Ivan Safronov, a 32-year-old journalist who worked for the newspapers Kommersant and Vedomosti, was sentenced in September to 22 years in prison, following over two years of detention in the notorious Lefortovo detention center. The case was particularly shocking and the verdict egregious because Safronov was accused of espionage, of leaking “secrets” to the West that were not secrets at all, but information publicly available to anyone with access to the internet.

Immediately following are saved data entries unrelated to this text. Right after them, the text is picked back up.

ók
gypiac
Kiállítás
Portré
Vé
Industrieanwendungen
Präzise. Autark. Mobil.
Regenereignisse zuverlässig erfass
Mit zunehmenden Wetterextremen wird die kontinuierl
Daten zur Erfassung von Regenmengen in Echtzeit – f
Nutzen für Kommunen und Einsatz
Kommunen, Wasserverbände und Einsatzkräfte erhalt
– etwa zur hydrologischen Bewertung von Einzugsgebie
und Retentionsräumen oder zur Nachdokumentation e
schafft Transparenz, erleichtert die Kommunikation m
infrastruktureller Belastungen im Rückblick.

Safronov had repeatedly refused to make a deal with the investigation, and his defense team faced unprecedented pressure. His lead lawyer, Ivan Pavlov, had to leave the country after he too was subjected to a criminal investigation. Safronov’s final statement in court, the so-called “last word,” was published in full by BBC Russian Service. We are publishing an abridged translation:
For half a year, we have been hearing the criminal case against me, which accuses me of espionage benefitting NATO countries: the Czech Republic and Germany. I have been held in the Lefortovo detention center for over two years. The preliminary investigation took almost as long. Before that, I was under surveillance by the Russian security services for six years. First, field officers, and then investigators, sought ways to characterize my journalism so it would be subject to an article of the Criminal Code that carries up to 20 years in prison. Rather than get to the bottom of the situation, investigators tried to fit the life I was living and work I was doing within the criteria of espionage.